Today is the culminating day of Module 1! Hopefully you will identify 'hits' from your SMM, or ligands that are able to bind FKBP12. Though you may be able to qualitatively visualize spots that appear to emit more fluorescence, it is important to complete quantitative analysis that supports your observations.

During our previous laboratory session, you used microarrayer to read the fluorescence signals on the surface of the SMM at two excitation wavelengths. As noted previously, the 532 nm wavelength was used to excite fluorescein, which was printed in an 'X' pattern to assist with alignment. The 635 nm wavelength was used to excite the fluorophore-conjugated anti-His antibody, which should only bind FKBP12. A hit denotes a spot on the slide that emits a fluorescence signal significantly higher than the background fluorescence level. In terms of protein binding, a hit denotes that the FKBP12 protein is bound to a compound and the antibody is therefore localized to that position on the slide. You will analyze the fluorescence emission data collected by the microarray scanner using two quantitative approaches: a robust z score and a p-value. Both calculations were explained in detail by Shelby Doyle during the M1D5 lecture.
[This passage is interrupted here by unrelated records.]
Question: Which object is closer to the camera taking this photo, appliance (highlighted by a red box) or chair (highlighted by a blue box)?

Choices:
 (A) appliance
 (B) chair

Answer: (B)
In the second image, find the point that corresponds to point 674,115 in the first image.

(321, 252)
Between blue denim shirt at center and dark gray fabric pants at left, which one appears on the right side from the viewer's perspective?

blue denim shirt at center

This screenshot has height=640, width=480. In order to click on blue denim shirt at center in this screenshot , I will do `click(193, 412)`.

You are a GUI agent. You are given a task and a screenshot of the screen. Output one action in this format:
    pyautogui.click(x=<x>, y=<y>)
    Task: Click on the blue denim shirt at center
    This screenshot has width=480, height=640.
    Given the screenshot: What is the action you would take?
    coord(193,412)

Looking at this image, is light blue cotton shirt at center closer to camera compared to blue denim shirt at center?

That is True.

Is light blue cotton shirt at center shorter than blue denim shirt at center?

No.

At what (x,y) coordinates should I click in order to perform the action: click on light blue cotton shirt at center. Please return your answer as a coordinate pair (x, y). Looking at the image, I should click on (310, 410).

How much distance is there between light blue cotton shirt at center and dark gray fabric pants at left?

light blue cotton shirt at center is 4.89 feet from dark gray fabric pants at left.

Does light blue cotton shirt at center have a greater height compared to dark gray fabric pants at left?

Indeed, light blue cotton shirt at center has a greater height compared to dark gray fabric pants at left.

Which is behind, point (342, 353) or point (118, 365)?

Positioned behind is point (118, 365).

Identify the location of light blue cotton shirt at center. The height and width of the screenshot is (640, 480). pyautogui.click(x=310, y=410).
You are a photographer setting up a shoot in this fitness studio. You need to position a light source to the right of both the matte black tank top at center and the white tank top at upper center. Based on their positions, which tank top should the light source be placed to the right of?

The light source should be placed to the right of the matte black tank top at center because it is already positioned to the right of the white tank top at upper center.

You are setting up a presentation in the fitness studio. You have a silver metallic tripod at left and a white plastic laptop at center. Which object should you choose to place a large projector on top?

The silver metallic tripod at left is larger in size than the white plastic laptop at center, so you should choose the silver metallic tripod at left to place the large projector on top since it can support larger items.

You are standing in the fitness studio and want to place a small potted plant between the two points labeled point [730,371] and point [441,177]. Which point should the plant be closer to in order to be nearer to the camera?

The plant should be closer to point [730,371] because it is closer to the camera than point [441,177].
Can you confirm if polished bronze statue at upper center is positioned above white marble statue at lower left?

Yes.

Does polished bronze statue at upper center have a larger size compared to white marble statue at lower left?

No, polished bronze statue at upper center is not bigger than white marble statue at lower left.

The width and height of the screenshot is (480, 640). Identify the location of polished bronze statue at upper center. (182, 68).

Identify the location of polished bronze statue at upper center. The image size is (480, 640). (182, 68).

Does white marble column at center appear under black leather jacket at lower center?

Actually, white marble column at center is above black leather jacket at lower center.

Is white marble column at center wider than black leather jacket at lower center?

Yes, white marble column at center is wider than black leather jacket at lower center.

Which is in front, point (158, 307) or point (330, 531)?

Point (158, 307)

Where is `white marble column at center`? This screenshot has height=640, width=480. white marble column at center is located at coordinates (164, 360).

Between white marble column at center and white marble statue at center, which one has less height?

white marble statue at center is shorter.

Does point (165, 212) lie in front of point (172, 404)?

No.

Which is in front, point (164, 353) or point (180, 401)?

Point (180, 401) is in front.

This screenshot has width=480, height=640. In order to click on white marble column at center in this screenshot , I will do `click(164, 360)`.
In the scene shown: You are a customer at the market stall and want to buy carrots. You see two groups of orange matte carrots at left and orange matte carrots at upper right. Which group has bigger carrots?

Sp17 20.109 M1D6 spots.png

When the Koehler Lab prepared each printed glass slide, the microarrayer also produced a GAL file, or GenePix Array List, which can be viewed using Excel. The GAL file contains information about where each spot was printed, and what compound was printed there. However, the relationship between the GAL file and the actual contact of the print head is very imprecise. Instead, we will use the fluorescein guide spots to align the array in the GAL file to the true print location for each pin. For this alignment, we’ll use a tool provided by the Chemical Genetics Section at the NCI. This tool searches the scanned image for these guide spots and attempts to rotate, translate, and scale the array to best match the observed fluorescence. Following the alignment, we will compare the fluorescence at 635nm within the deposition region of each spot (foreground) to the fluorescence immediately outside of this region, where nothing was printed (background). We’ll use these values to calculate a robust z score. From the robust z score, we can determine the associated probability that the observed fluorescence occurred by chance (p-value), and if this probability is sufficiently low, we call the compound a hit.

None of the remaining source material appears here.